◆ Required action
Make an exact copy of the records, omitting all images.

[Records for the task — start]

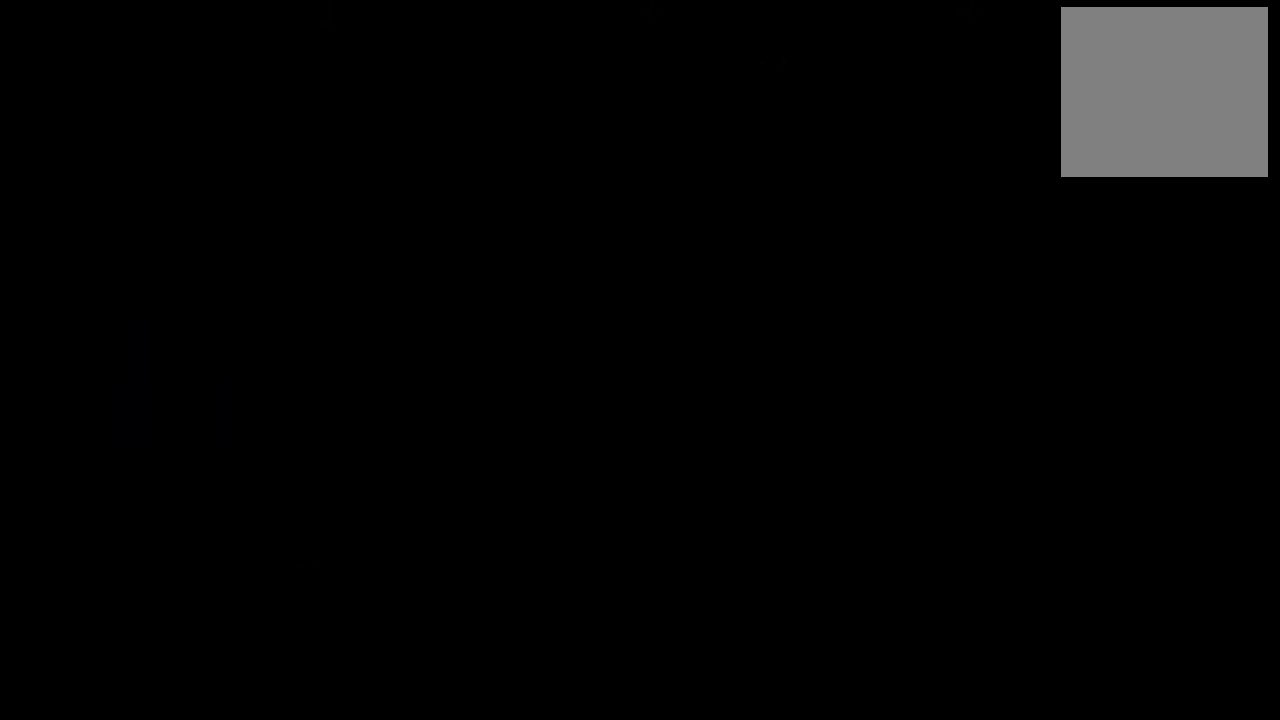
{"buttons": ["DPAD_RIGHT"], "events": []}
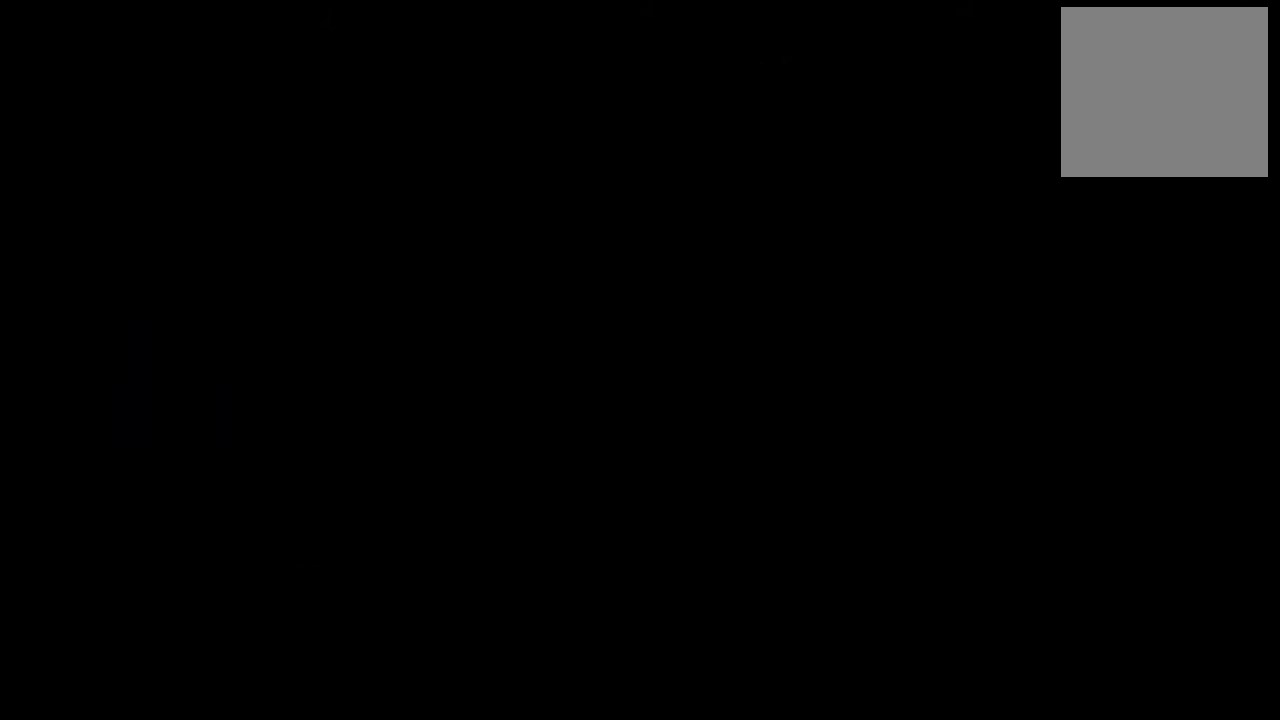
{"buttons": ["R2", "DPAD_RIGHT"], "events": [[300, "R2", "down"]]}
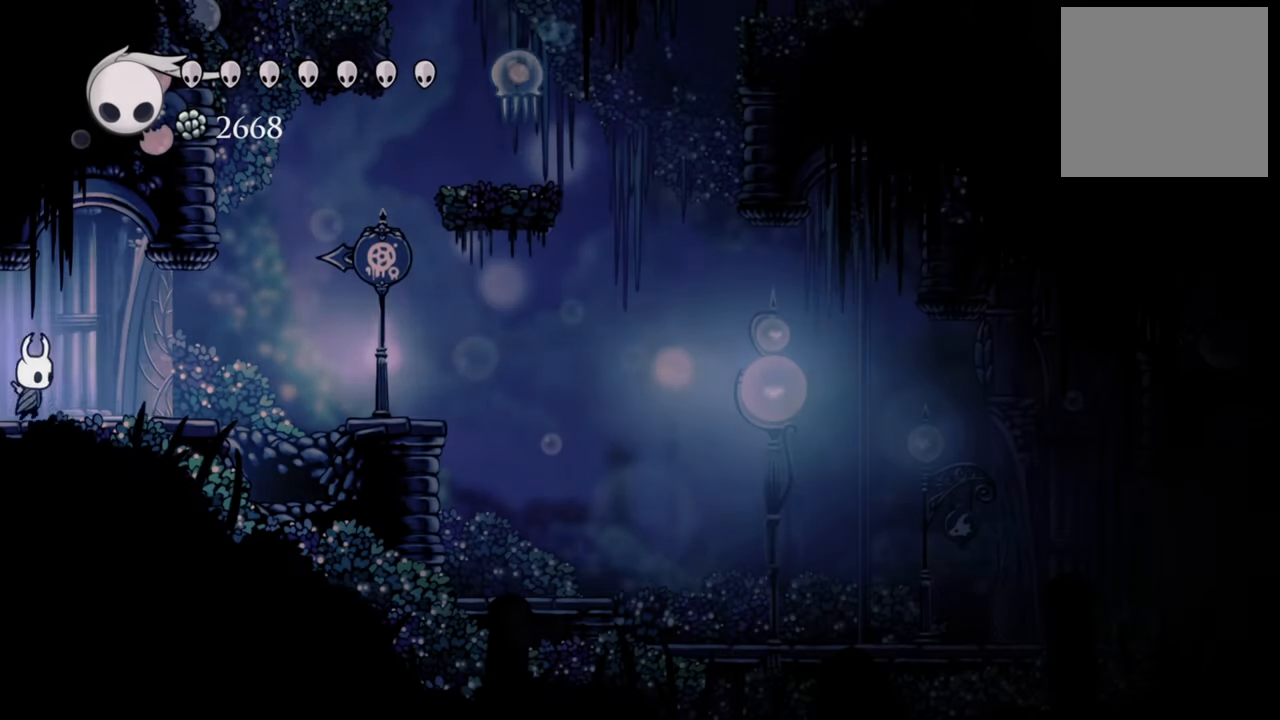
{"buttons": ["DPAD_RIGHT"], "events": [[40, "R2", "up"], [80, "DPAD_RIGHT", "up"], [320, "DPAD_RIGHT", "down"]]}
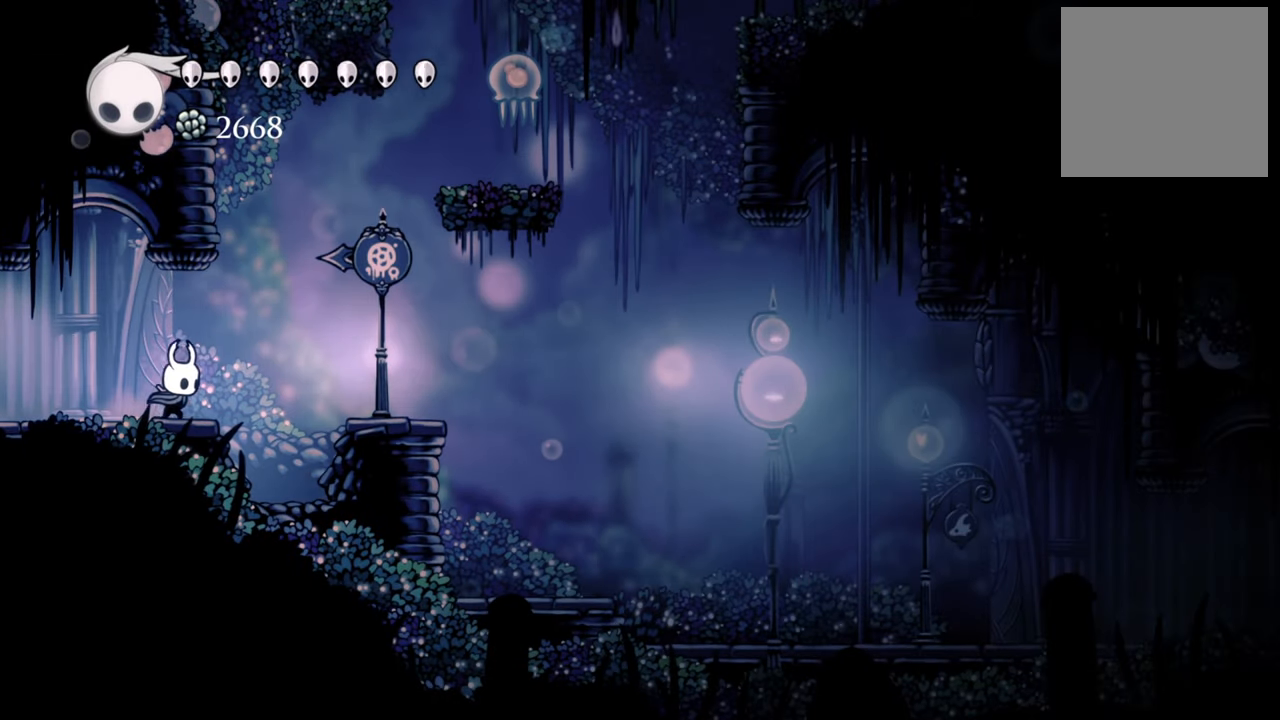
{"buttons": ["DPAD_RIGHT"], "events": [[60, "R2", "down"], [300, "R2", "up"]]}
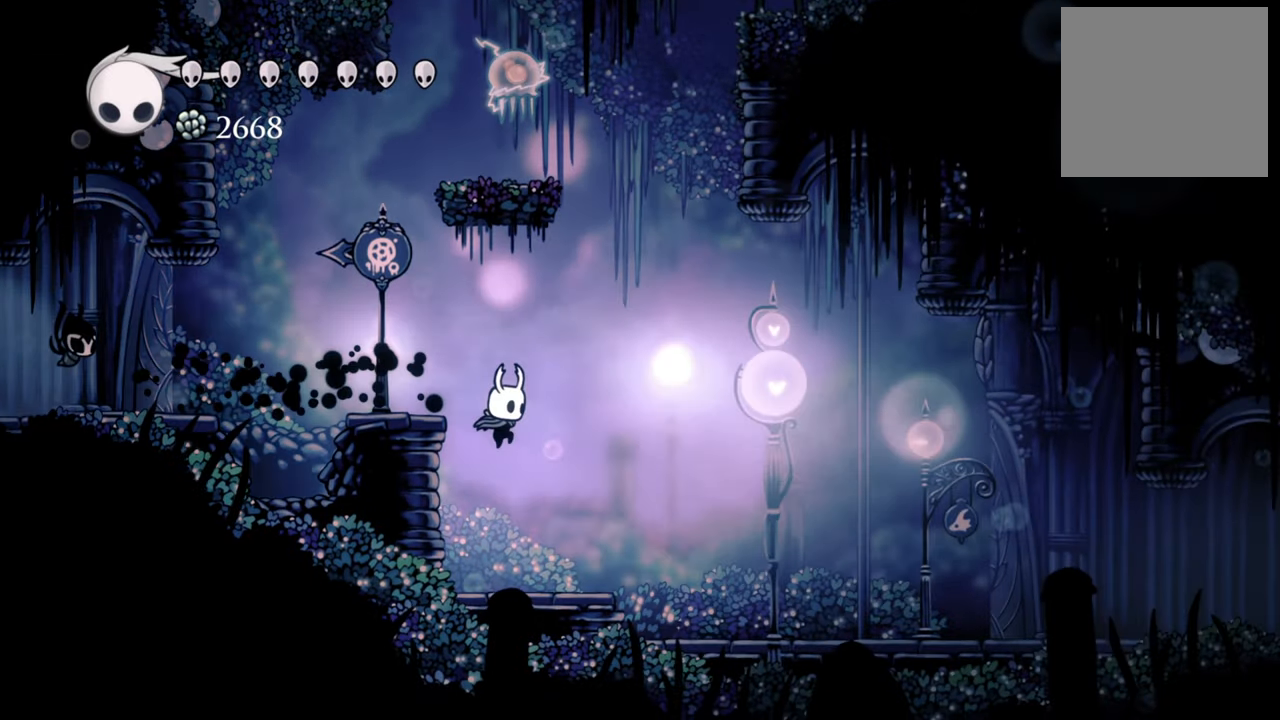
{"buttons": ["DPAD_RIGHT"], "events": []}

[Records for the task — finish]

◆ Reply to the task
{"buttons": ["DPAD_RIGHT"], "events": []}
{"buttons": ["R2", "DPAD_RIGHT"], "events": [[300, "R2", "down"]]}
{"buttons": ["DPAD_RIGHT"], "events": [[40, "R2", "up"], [80, "DPAD_RIGHT", "up"], [320, "DPAD_RIGHT", "down"]]}
{"buttons": ["DPAD_RIGHT"], "events": [[60, "R2", "down"], [300, "R2", "up"]]}
{"buttons": ["DPAD_RIGHT"], "events": []}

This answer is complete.